Goal of the exercise: Locate every line in the entries that contains the word "stațiunile" and copy each of those lines.

(Collected data)
+---+

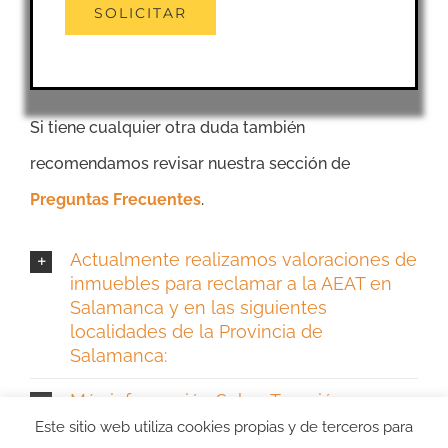
Si tiene cualquier otra duda también
recomendamos revisar nuestra sección de
Preguntas Frecuentes
.
Actualmente realizamos valoraciones de
inmuebles para reclamar a la AEAT en
Salamanca y en las siguientes
localidades de la Provincia de
Salamanca:
Más información Sobre Tasación para
Hacienda en Salamanca
Este sitio web utiliza cookies propias y de terceros para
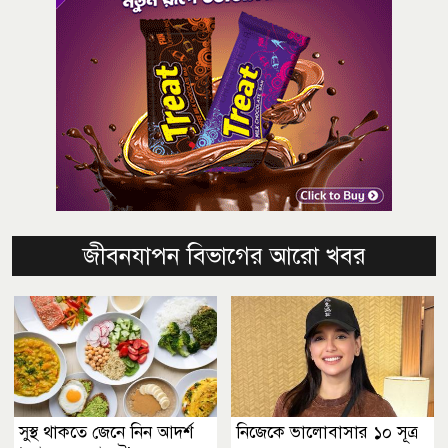
জীবনযাপন বিভাগের আরো খবর
সুস্থ থাকতে জেনে নিন আদর্শ
নিজেকে ভালোবাসার ১০ সূত্র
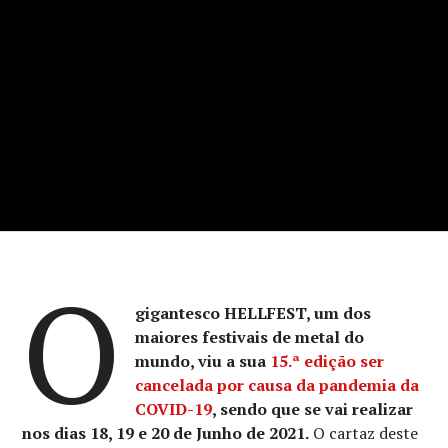
O
gigantesco HELLFEST, um dos
maiores festivais de metal do
mundo, viu a sua
15.ª edição ser
cancelada por causa da pandemia da
COVID-19
, sendo que se vai realizar
nos dias 18, 19 e 20 de Junho de 2021.
O cartaz deste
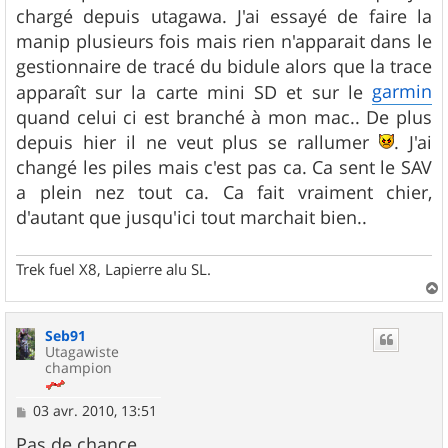
g
chargé depuis utagawa. J'ai essayé de faire la
e
manip plusieurs fois mais rien n'apparait dans le
gestionnaire de tracé du bidule alors que la trace
garmin
apparaît sur la carte mini SD et sur le
quand celui ci est branché à mon mac.. De plus
depuis hier il ne veut plus se rallumer
. J'ai
changé les piles mais c'est pas ca. Ca sent le SAV
a plein nez tout ca. Ca fait vraiment chier,
d'autant que jusqu'ici tout marchait bien..
Trek fuel X8, Lapierre alu SL.
a
u
Seb91
t
Utagawiste
champion
M
03 avr. 2010, 13:51
e
s
Pas de chance....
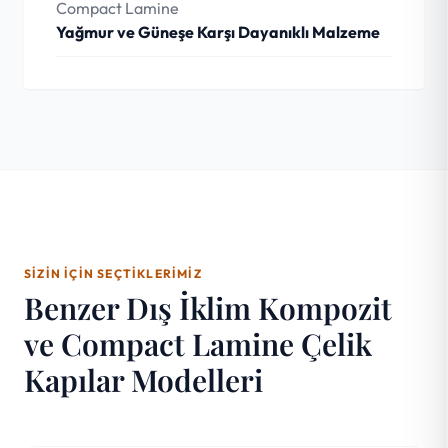
Compact Lamine
Yağmur ve Güneşe Karşı Dayanıklı Malzeme
SIZIN İÇIN SEÇTIKLERIMIZ
Benzer Dış İklim Kompozit
ve Compact Lamine Çelik
Kapılar Modelleri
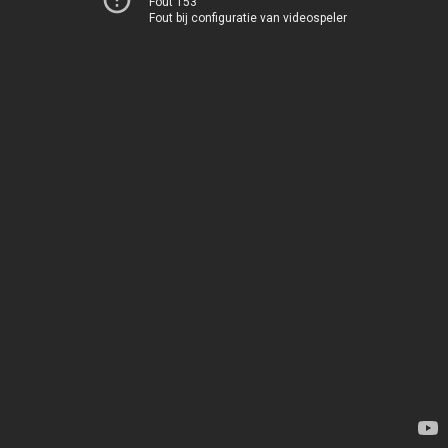
Fout 153
Fout bij configuratie van videospeler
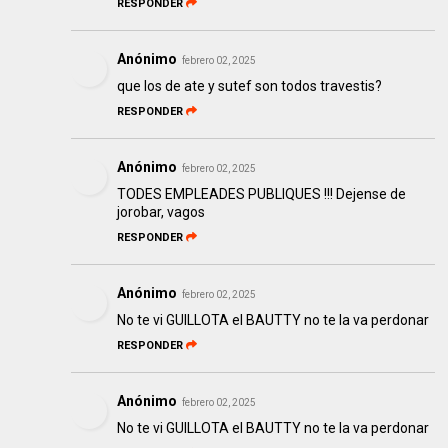
RESPONDER
Anónimo
febrero 02, 2025
que los de ate y sutef son todos travestis?
RESPONDER
Anónimo
febrero 02, 2025
TODES EMPLEADES PUBLIQUES !!! Dejense de
jorobar, vagos
RESPONDER
Anónimo
febrero 02, 2025
No te vi GUILLOTA el BAUTTY no te la va perdonar
RESPONDER
Anónimo
febrero 02, 2025
No te vi GUILLOTA el BAUTTY no te la va perdonar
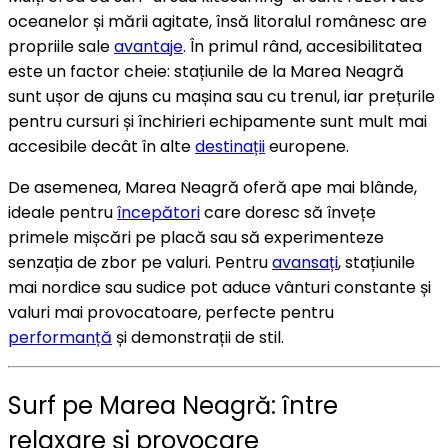
oceanelor și mării agitate, însă litoralul românesc are
propriile sale
avantaje
. În primul rând, accesibilitatea
este un factor cheie: stațiunile de la Marea Neagră
sunt ușor de ajuns cu mașina sau cu trenul, iar prețurile
pentru cursuri și închirieri echipamente sunt mult mai
accesibile decât în alte
destinații
europene.
De asemenea, Marea Neagră oferă ape mai blânde,
ideale pentru
începători
care doresc să învețe
primele mișcări pe placă sau să experimenteze
senzația de zbor pe valuri. Pentru
avansați
, stațiunile
mai nordice sau sudice pot aduce vânturi constante și
valuri mai provocatoare, perfecte pentru
performanță
și demonstrații de stil.
Surf pe Marea Neagră: între
relaxare și provocare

+---+

Result for this exercise:
este un factor cheie: stațiunile de la Marea Neagră
, stațiunile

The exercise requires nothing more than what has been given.